▶ Exercise description
Rewrite the data from its first line through the line containing "רצון המת והדגשת", inclusive, with "לשון הרע" replaced by "הוצאת דיבה" and everything else left unchanged.

▶ Data extracts
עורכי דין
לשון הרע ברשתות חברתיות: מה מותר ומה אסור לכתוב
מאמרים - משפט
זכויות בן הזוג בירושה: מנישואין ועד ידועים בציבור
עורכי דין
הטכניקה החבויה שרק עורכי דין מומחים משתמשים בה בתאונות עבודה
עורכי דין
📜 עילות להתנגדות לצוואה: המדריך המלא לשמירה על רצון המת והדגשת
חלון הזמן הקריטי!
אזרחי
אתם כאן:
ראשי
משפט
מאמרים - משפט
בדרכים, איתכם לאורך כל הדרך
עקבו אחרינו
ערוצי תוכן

▶ Reply
עורכי דין
הוצאת דיבה ברשתות חברתיות: מה מותר ומה אסור לכתוב
מאמרים - משפט
זכויות בן הזוג בירושה: מנישואין ועד ידועים בציבור
עורכי דין
הטכניקה החבויה שרק עורכי דין מומחים משתמשים בה בתאונות עבודה
עורכי דין
📜 עילות להתנגדות לצוואה: המדריך המלא לשמירה על רצון המת והדגשת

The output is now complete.